States Beginning to Develop Action Plans for Proposed EPA Carbon Regs.

By Abby Harvey

Abby L. Harvey
GHG Monitor
2/27/2015

Several states, including Kentucky and Maryland are beginning to plan for the implementation of the Environmental Protection Agency’s proposed carbon emissions regulations for existing coal fired power plants, dubbed the Clean Power Plan. The proposed rule, which is due to be finalized sometime this summer, requires states to develop action plans to meet carbon emission reduction goals set by the EPA. Under the proposed rule, states would have to submit their plans in 2016, but many states are already involved in the early stages of developing their plans. “We’ve already started the process of looking at what might a compliance plan look like,” Len Peters, Secretary of Kentucky’s Energy & Environment Cabinet, said this week at the Climate Leadership Conference. “We’re taking it, I don’t want to say on faith, but we know roughly what the outline of the proposal is going to be. Obviously there are going to be some changes, but I believe the construct as it currently sits [is pretty set] and we have started that process.”

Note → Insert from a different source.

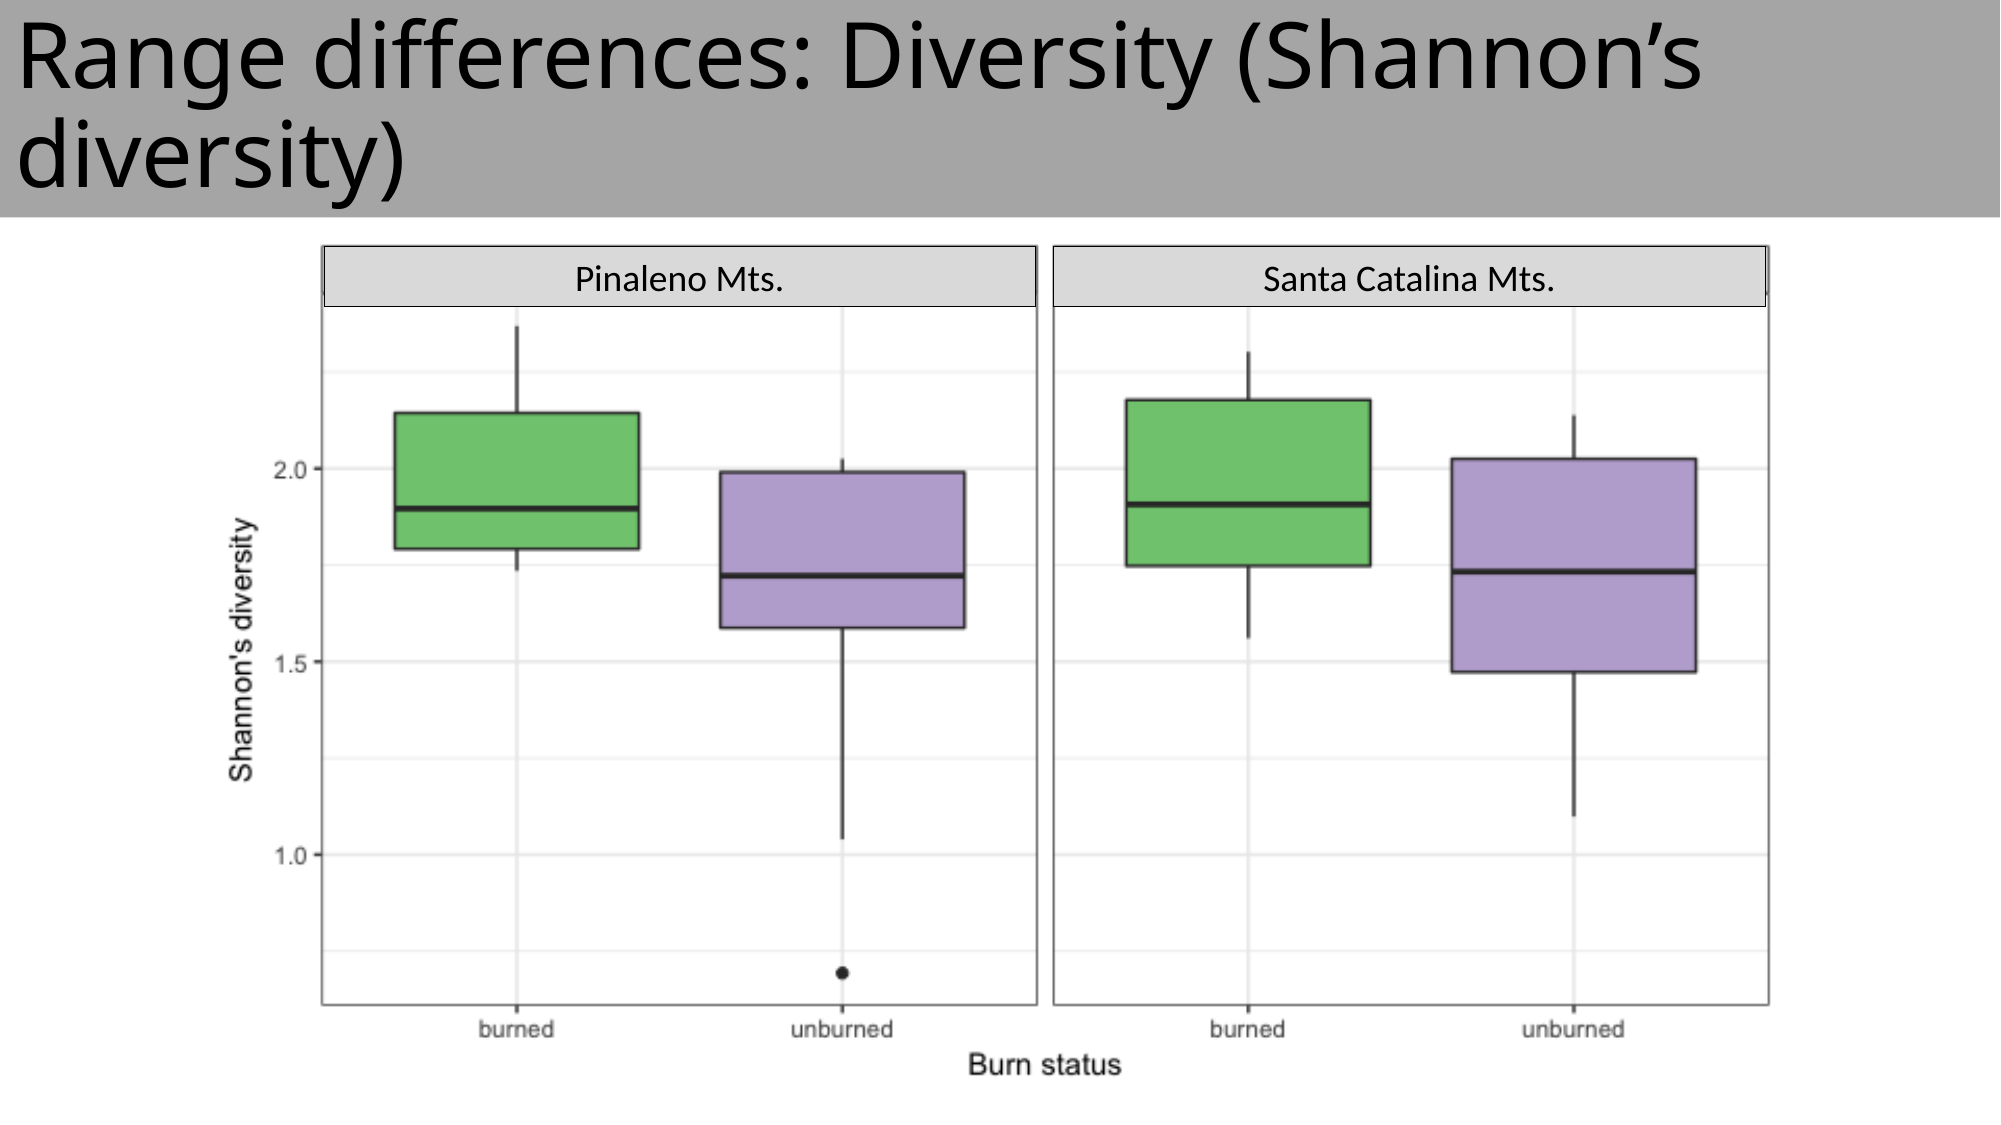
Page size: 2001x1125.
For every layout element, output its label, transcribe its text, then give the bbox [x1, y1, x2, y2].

picture [215, 231, 1785, 1090]
title Range differences: Diversity (Shannon’s diversity) [0, 0, 2000, 218]
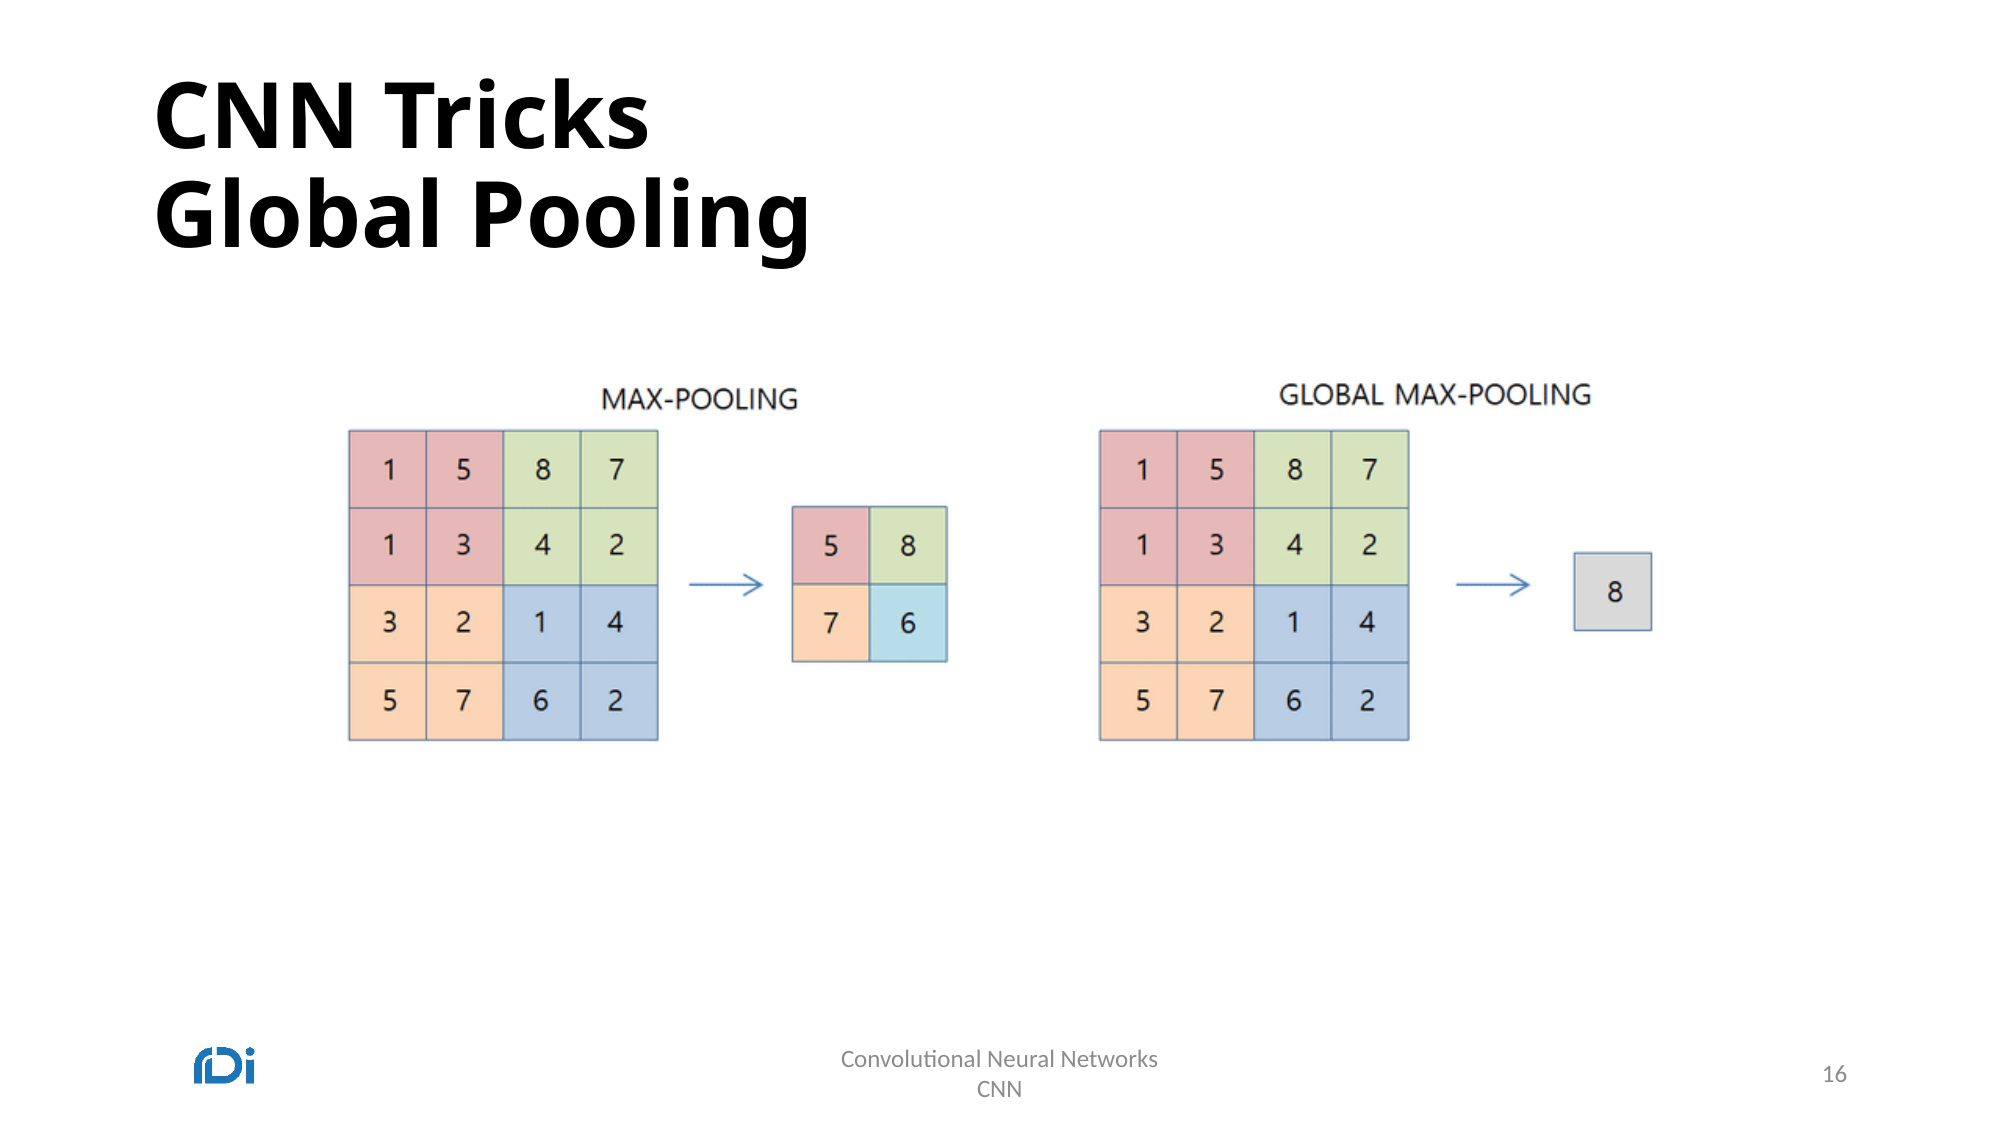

Kentucky faces unique legislative challenges in developing a compliance plan as the state passed legislation last year which would bar the state from implementing a plan which uses three of the four “building blocks” included in the EPA’s Best System of Emissions Reduction. These “building blocks” within the proposed rule are efficiency improvements at the plants, switching to lower emitting energy sources, building additional zero emission generation and demand side energy efficiency. Under the Kentucky law, only improvements made at the plant can be included in the state’s action plan. “We looked at some of the legislative constraints that we have in the state, so we’ve started that process,” Peters said. “We didn’t want to be sitting here for six or eight months not doing anything.”

Kelly Speakes-Backman, Commissioner with the Public Service Commission of Maryland and chair of the Regional Greenhouse Gas Initiative, stated at the event that RGGI states have also come to a conclusion concerning what to do to comply with the proposed regulation. RGGI is a northeastern multistate cap-and-trade program designed to cut CO2 emissions. The proposed rule allows membership in such multi-state programs as a form of compliance. “We will not be submitting individual state plans,” Speakes-Backman said. “We will look at this from a mass-based perspective and a regional perspective. Basically, each of the state’s allowances or caps that they’ve given, we’re going to add those all up and between ourselves we’re going to figure this out because we’ve been doing this now successfully since 2008. … We basically expect to do business as usual.”